WORK INSTRUCTION: Each record that comes next should be output exactly; pictures do not belong in the copy.

SOURCE RECORDS:

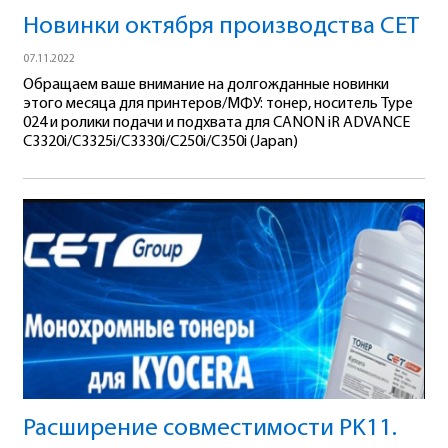
Новинки октября производства СЕТ
07.11.2022
Обращаем ваше внимание на долгожданные новинки
этого месяца для принтеров/МФУ: тонер, носитель Type
024 и ролики подачи и подхвата для CANON iR ADVANCE
C3320i/C3325i/C3330i/C250i/C350i (Japan)
Расширение совместимости PK11.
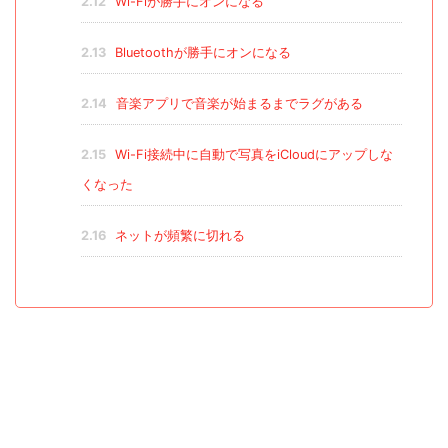
2.12
Wi-Fiが勝手にオンになる
2.13
Bluetoothが勝手にオンになる
2.14
音楽アプリで音楽が始まるまでラグがある
2.15
Wi-Fi接続中に自動で写真をiCloudにアップしな
くなった
2.16
ネットが頻繁に切れる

RESULT:
Новинки октября производства СЕТ
07.11.2022
Обращаем ваше внимание на долгожданные новинки
этого месяца для принтеров/МФУ: тонер, носитель Type
024 и ролики подачи и подхвата для CANON iR ADVANCE
C3320i/C3325i/C3330i/C250i/C350i (Japan)
Расширение совместимости PK11.
2.12
Wi-Fiが勝手にオンになる
2.13
Bluetoothが勝手にオンになる
2.14
音楽アプリで音楽が始まるまでラグがある
2.15
Wi-Fi接続中に自動で写真をiCloudにアップしな
くなった
2.16
ネットが頻繁に切れる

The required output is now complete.